EXTRACTED MATERIAL:

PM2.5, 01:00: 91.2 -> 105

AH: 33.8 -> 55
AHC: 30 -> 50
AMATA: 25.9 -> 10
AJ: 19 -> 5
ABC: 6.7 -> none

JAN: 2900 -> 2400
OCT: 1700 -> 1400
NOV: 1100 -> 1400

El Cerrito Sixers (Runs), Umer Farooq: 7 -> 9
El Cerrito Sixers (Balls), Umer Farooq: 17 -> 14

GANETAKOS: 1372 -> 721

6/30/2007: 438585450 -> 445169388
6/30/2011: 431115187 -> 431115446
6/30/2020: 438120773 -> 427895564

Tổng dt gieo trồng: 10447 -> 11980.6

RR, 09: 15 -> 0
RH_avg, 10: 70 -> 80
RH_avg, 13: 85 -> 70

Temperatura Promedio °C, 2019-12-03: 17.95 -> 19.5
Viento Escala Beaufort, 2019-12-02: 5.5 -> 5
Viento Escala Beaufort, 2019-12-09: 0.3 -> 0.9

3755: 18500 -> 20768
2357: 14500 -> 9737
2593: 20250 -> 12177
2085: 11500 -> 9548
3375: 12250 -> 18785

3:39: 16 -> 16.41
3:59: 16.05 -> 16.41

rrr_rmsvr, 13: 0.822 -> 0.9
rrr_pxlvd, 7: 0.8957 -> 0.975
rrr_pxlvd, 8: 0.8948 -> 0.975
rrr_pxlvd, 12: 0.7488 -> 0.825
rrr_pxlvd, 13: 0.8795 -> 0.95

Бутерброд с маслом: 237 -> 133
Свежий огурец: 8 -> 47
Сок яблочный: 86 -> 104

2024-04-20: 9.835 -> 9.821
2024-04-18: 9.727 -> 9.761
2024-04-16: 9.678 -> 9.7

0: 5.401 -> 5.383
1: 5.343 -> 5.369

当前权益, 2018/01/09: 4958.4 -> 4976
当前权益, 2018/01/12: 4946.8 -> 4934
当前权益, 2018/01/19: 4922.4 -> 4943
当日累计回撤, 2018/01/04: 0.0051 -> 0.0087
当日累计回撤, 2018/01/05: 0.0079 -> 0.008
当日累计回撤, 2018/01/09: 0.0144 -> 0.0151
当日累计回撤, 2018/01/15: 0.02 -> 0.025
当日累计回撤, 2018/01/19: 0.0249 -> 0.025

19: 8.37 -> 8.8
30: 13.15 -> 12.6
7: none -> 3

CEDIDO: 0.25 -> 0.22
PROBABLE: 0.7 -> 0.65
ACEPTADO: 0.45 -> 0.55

BRIEF: Go through the listing and say how many lines contain the string "Viento", offering only the number.

TASK ANSWER: 2